Acredito que tenha a sua relevância. Mas acho que o TikTok é perigoso, não faço uso dele por ser muito volátil e carregar as músicas para o caminho mais rápido de uso e descarte. É outra guerra da nossa geração: as músicas hoje não duram nem dois meses estouradas. A gente precisa fazer um trabalho para que durem mais tempo na pista, que não seja tão passageiro. Esse ritmo não empurra o artista pra frente, só a música dele. TikTok ajuda e dá oportunidade, mas tem outras maneiras de usar que podem ser interessantes. Para 2023, estudo colocar mais vídeos de show, de camarim. Para mim, é uma plataforma como qualquer outra que vai aparecer daqui vinte anos, ou daqui quinze minutos. A gente tem que saber usar. Não adianta ficar marretando, querendo julgar ou batendo de frente com o futuro.

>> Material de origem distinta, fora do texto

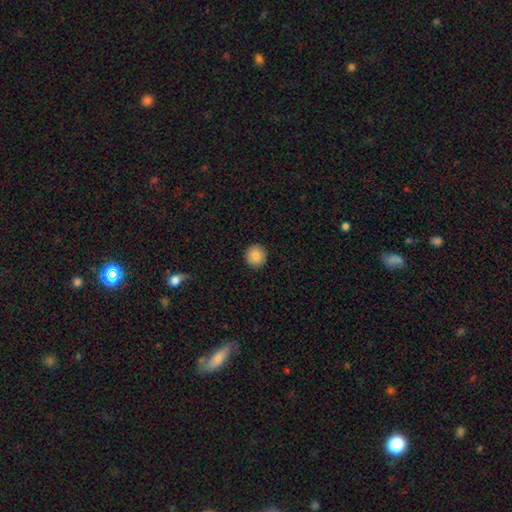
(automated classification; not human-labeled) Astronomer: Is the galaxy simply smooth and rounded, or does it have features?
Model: smooth — 87%.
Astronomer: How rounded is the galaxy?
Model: round — 94%.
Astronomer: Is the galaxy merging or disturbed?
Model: none — 93%.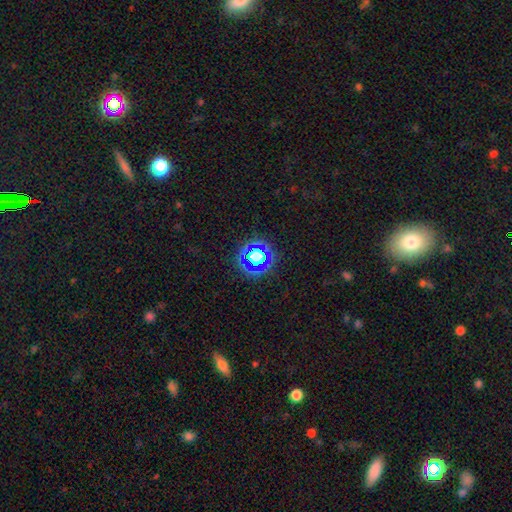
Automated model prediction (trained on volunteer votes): A star or artifact, not a galaxy (54%).

Vote fractions:
- Smooth or featured? star or artifact: 54% / smooth: 35% / featured or disk: 12%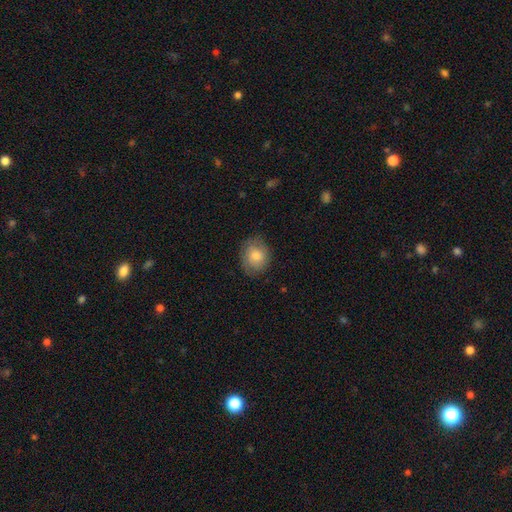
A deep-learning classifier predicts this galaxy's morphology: smooth_or_featured: smooth (p=0.75) [alt: featured or disk p=0.17]
how_rounded: round (p=0.62) [alt: in between p=0.37]
merging: none (p=0.78) [alt: minor disturbance p=0.17]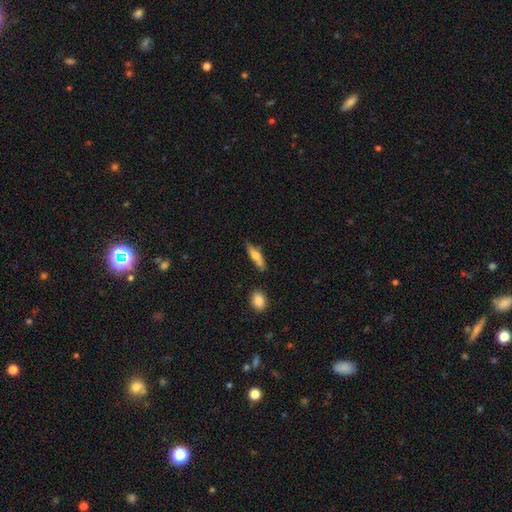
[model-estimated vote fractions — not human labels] A smooth galaxy with no disk features (59%) that is cigar-shaped (60%).

Vote fractions:
- Smooth or featured? smooth: 59% / featured or disk: 34% / star or artifact: 7%
- How rounded? cigar-shaped: 60% / in between: 38% / round: 3%
- Merging? none: 70% / minor disturbance: 19% / merger: 7% / major disturbance: 4%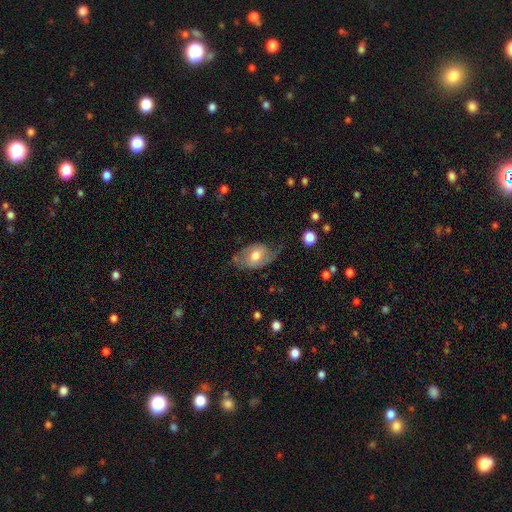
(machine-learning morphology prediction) Smooth or featured? Predicted: featured or disk (p=0.53). Edge-on disk? Predicted: no (p=0.93). Merging? Predicted: none (p=0.44).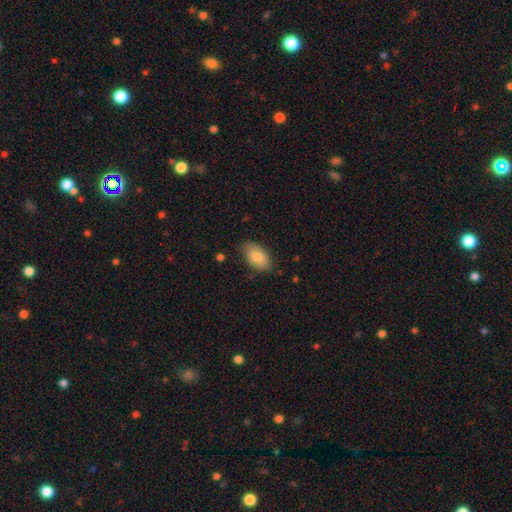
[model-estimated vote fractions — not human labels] This appears to be a smooth galaxy with no disk features (82%) that is in between round and cigar-shaped (93%). Merging: none (76%).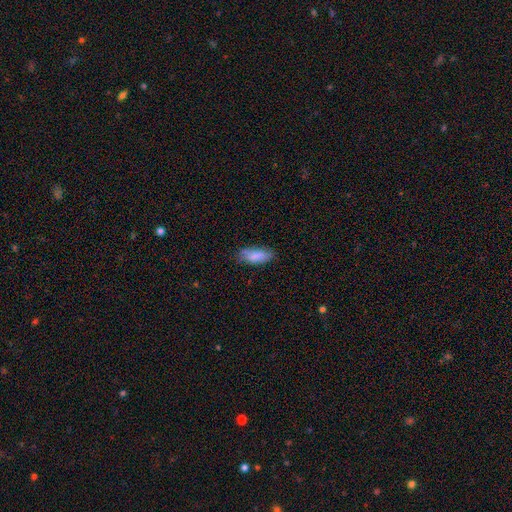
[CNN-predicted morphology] A smooth galaxy with no disk features (80%) that is in between round and cigar-shaped (80%).

Vote fractions:
- Smooth or featured? smooth: 80% / featured or disk: 13% / star or artifact: 7%
- How rounded? in between: 80% / cigar-shaped: 18% / round: 2%
- Merging? none: 69% / minor disturbance: 24% / major disturbance: 5% / merger: 2%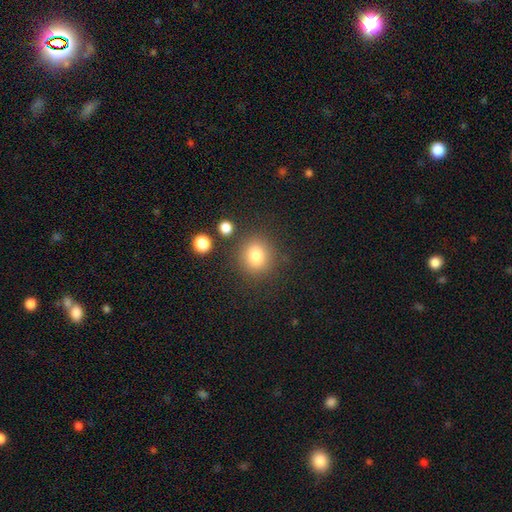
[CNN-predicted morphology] smooth 82%, star or artifact 10%, featured or disk 7%. Down the decision tree: how rounded — round (74%); merging — none (80%).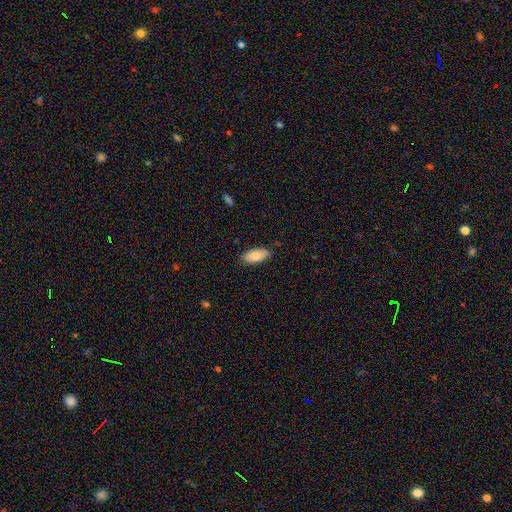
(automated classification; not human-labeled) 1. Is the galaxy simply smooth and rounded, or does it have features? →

O que define o funk paulista para você?

O funk paulista tem características muito próprias. O berço do hip-hop no Brasil é São Paulo. O Rio é o berço do funk, a gente respeita muito isso, mas o que acontece em cada lugar é muito diferente. Hoje a gente tem o funk paulista de dança, com muito MC de “mandelão” — um som mais eletrônico, metalizado —, que é bom pra caralho. Também tem o funk ostentação paulista e o funk consciente, que nasceu na Baixada Santista e está cada vez mais forte em todo o Brasil. Com essas barreiras diminuindo, o funk só tem a ganhar.

Você se tornou pai em 2022, do Jorge. Como isso mudou suas letras? E qual o significado do nome dele?

A paternidade aumentou mais a minha responsabilidade na composição, mas isso também não pode deixar a gente travado, tem que ter espaço para a criatividade fluir. Jorge é por causa de São Jorge mesmo, e, além disso, esse nome sempre esteve presente na minha vida. Quis homenagear quem sempre me protegeu. A faixa Eu Sou de Jorge é para o meu filho, uma maneira de lembrar sempre que, quando estou saindo para a rua, sou de Jorge, então tenho sempre que voltar.